To the Editor of the Winnipeg Jewish Review:
Catherine Chatterley’s essay in the Winnipeg Jewish Review of March 24th, “The Holocaust was not an Interfaith Experience,” is a succinct and brilliant summary of what the Holocaust actually was. It’s important because it presents history accurately. But it’s even more important because, by presenting that history accurately, it help correct the growing effort to universalize it—to make it into a lesson about “man’s inhumanity to man.”
Needless to say, many experiences provide such a lesson. But the Holocaust was unique in its methods and in its ferocious focus on Jews—a focus the sentiment behind which is some two thousand years old and has resulted in numerous spasms of murder in the places where Jews have lived.
Nor did the Holocaust end this sentiment. Rather, its massive ferocity left antisemitism temporarily exhausted; after the Holocaust, antisemites couldn’t express their bigotry quite as easily in polite company, at least for a few decades. It was almost as if antisemitism in its active form had taken a kind of vacation.
But active antisemitism is back and, with increasing speed it’s racing around the world. It’s being expressed increasingly in Europe, and with blood-curdling intent and language in the Arab/Muslim world. Nor is it absent in Canada or the United States.
Dr. Chatterley’s essay trenchantly demonstrates the historical truth of antisemitism’s lethal consequences during the Holocaust—the truth that the Holocaust—the Shoah--was, indeed, not an interfaith experience but the most intense example of a specifically antisemitic experience. And it provides an important corrective to the increasing tendency to universalize the Holocaust, which is done not only by well-meaning non-Jews but also by well-meaning Jews. Both of these groups fail to undertand how the distortion of historical memory corrupts its power to teach. Both of these groups recognizes that if, in the effort to teach universal values, a particular historical experience is expanded to teach universal lessons, then the particular lesson that it can teach so clearly—the murderous consequences of antisemitism—is lost.
In writing her important essay, and in founding the Canadian Institute for the Study of Antisemitism, Dr.

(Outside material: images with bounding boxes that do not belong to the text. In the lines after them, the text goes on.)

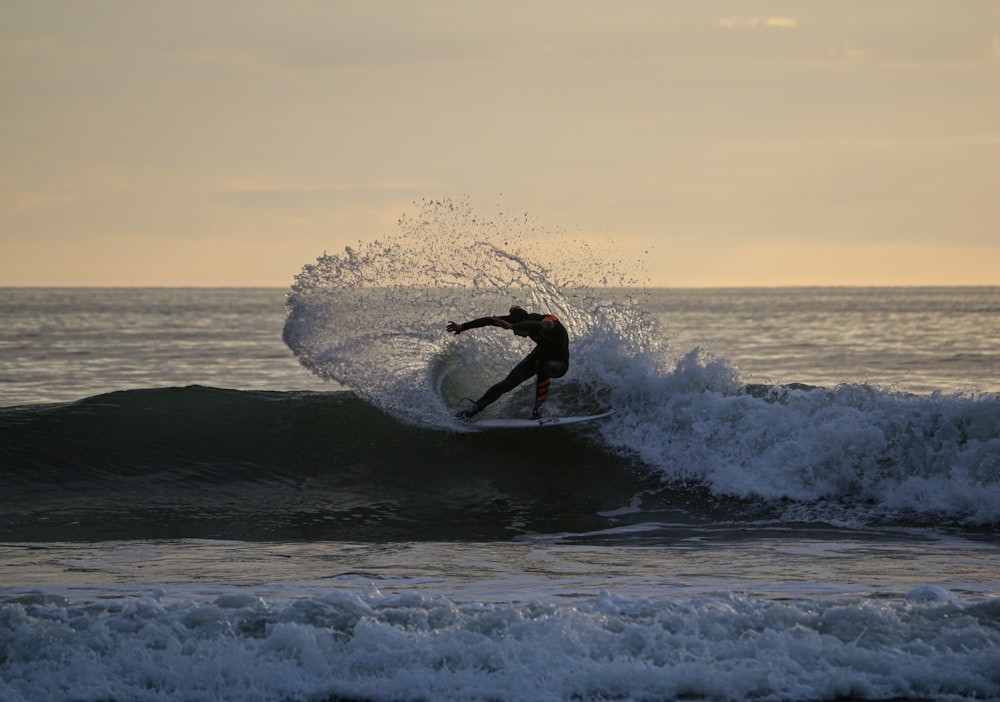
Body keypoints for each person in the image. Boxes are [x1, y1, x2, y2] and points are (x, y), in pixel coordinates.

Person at [446, 305, 569, 420]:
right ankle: (472, 411)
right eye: (514, 329)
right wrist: (463, 327)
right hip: (540, 355)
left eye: (516, 329)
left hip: (559, 364)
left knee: (541, 367)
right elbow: (490, 321)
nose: (515, 334)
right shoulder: (521, 319)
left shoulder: (547, 322)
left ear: (524, 323)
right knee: (506, 384)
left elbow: (543, 326)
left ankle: (538, 411)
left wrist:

Chatterley has done a great service not only to the memory of the Holocaust dead but also to humanity itself. And her essay—and the Winnipeg Jewish Review—have done a great service to the Jews of the present and the future. It’s the kind of accurate Holocaust memory that she teaches that has a chance of reducing the likelihood that yet another Holocaust—this time carried out not by Germans but by others, not in Europe but in the Middle East, and not by gas chambers but by nuclear weapons—will follow.
Walter Reich is the Yitzhak Rabin Memorial Professor of International Affairs, Ethics and Human Behavior at The George Washington University and a former Director of the United States Holocaust Memorial Museum.